__DATA EXCERPTS__
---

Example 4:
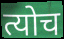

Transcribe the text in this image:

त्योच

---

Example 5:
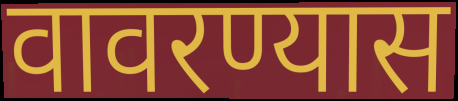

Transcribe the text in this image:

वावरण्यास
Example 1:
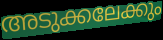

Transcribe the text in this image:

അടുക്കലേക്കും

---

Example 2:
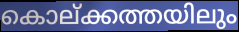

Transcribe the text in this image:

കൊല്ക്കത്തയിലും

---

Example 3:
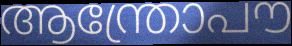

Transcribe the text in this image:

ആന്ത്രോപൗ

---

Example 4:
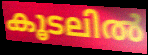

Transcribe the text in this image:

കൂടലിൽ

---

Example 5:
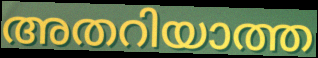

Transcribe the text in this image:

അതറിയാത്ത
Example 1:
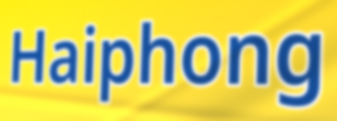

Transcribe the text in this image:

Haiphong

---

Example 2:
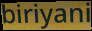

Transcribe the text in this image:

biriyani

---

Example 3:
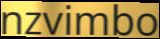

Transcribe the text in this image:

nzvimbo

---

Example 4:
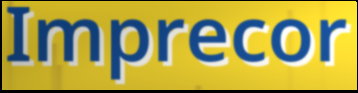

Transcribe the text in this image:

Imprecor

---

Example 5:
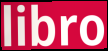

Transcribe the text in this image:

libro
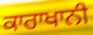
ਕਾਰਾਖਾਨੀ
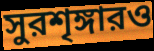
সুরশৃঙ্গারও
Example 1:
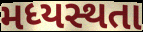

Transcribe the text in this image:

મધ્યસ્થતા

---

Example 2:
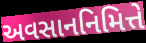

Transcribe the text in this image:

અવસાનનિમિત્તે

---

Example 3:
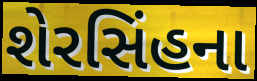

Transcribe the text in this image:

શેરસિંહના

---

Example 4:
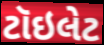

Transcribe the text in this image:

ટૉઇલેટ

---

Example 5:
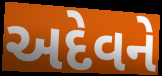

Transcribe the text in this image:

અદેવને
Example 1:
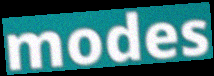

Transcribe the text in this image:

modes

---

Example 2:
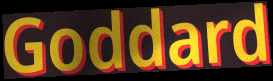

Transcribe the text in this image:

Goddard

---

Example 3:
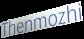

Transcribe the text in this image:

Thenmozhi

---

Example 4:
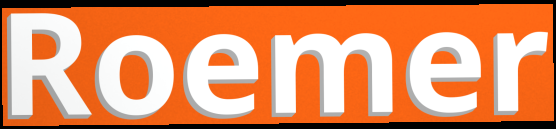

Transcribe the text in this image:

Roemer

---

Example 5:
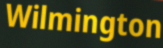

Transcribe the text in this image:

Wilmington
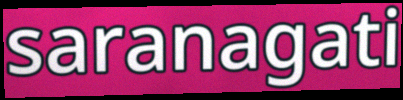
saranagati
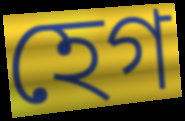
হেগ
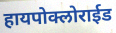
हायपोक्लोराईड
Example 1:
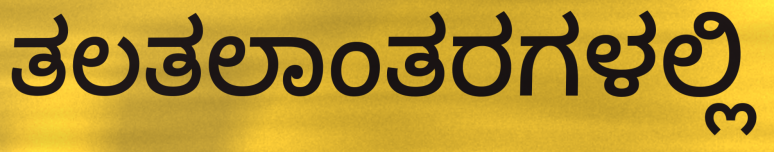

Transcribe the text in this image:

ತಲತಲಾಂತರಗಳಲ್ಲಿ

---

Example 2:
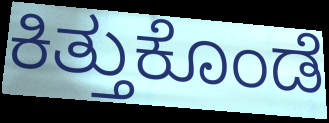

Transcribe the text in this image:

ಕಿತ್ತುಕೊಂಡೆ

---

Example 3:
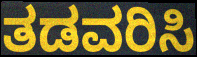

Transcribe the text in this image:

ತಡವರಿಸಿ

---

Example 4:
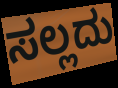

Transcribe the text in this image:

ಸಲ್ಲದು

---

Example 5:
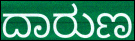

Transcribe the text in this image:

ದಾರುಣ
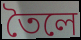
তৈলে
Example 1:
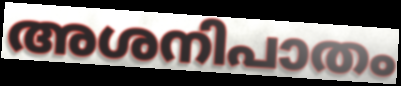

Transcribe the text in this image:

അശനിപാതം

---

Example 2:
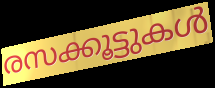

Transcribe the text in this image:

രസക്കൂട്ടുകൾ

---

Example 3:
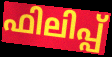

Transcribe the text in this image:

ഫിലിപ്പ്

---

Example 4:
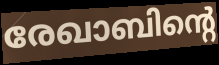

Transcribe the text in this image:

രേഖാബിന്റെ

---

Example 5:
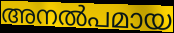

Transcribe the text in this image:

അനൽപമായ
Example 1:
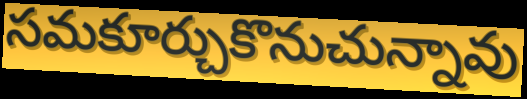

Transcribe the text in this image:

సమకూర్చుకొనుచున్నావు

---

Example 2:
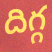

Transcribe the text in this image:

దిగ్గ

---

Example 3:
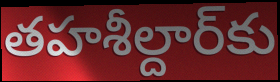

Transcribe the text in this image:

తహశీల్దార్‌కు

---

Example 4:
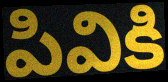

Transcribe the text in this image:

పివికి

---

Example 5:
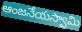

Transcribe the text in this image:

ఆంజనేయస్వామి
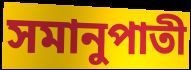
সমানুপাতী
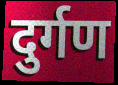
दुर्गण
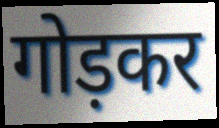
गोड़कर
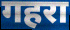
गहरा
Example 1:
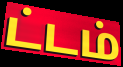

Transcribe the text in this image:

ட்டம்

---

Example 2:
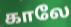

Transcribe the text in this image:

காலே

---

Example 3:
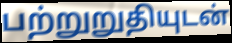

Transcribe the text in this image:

__WHAT TO WORK ON__
What I need is every record written out exactly, minus the pictures.

__RESPONSE BELOW__
---

Example 4:

Transcribe the text in this image:

त्योच

---

Example 5:

Transcribe the text in this image:

वावरण्यास
Example 1:

Transcribe the text in this image:

അടുക്കലേക്കും

---

Example 2:

Transcribe the text in this image:

കൊല്ക്കത്തയിലും

---

Example 3:

Transcribe the text in this image:

ആന്ത്രോപൗ

---

Example 4:

Transcribe the text in this image:

കൂടലിൽ

---

Example 5:

Transcribe the text in this image:

അതറിയാത്ത
Example 1:

Transcribe the text in this image:

Haiphong

---

Example 2:

Transcribe the text in this image:

biriyani

---

Example 3:

Transcribe the text in this image:

nzvimbo

---

Example 4:

Transcribe the text in this image:

Imprecor

---

Example 5:

Transcribe the text in this image:

libro
ਕਾਰਾਖਾਨੀ
সুরশৃঙ্গারও
Example 1:

Transcribe the text in this image:

મધ્યસ્થતા

---

Example 2:

Transcribe the text in this image:

અવસાનનિમિત્તે

---

Example 3:

Transcribe the text in this image:

શેરસિંહના

---

Example 4:

Transcribe the text in this image:

ટૉઇલેટ

---

Example 5:

Transcribe the text in this image:

અદેવને
Example 1:

Transcribe the text in this image:

modes

---

Example 2:

Transcribe the text in this image:

Goddard

---

Example 3:

Transcribe the text in this image:

Thenmozhi

---

Example 4:

Transcribe the text in this image:

Roemer

---

Example 5:

Transcribe the text in this image:

Wilmington
saranagati
হেগ
हायपोक्लोराईड
Example 1:

Transcribe the text in this image:

ತಲತಲಾಂತರಗಳಲ್ಲಿ

---

Example 2:

Transcribe the text in this image:

ಕಿತ್ತುಕೊಂಡೆ

---

Example 3:

Transcribe the text in this image:

ತಡವರಿಸಿ

---

Example 4:

Transcribe the text in this image:

ಸಲ್ಲದು

---

Example 5:

Transcribe the text in this image:

ದಾರುಣ
তৈলে
Example 1:

Transcribe the text in this image:

അശനിപാതം

---

Example 2:

Transcribe the text in this image:

രസക്കൂട്ടുകൾ

---

Example 3:

Transcribe the text in this image:

ഫിലിപ്പ്

---

Example 4:

Transcribe the text in this image:

രേഖാബിന്റെ

---

Example 5:

Transcribe the text in this image:

അനൽപമായ
Example 1:

Transcribe the text in this image:

సమకూర్చుకొనుచున్నావు

---

Example 2:

Transcribe the text in this image:

దిగ్గ

---

Example 3:

Transcribe the text in this image:

తహశీల్దార్‌కు

---

Example 4:

Transcribe the text in this image:

పివికి

---

Example 5:

Transcribe the text in this image:

ఆంజనేయస్వామి
সমানুপাতী
दुर्गण
गोड़कर
गहरा
Example 1:

Transcribe the text in this image:

ட்டம்

---

Example 2:

Transcribe the text in this image:

காலே

---

Example 3:

Transcribe the text in this image:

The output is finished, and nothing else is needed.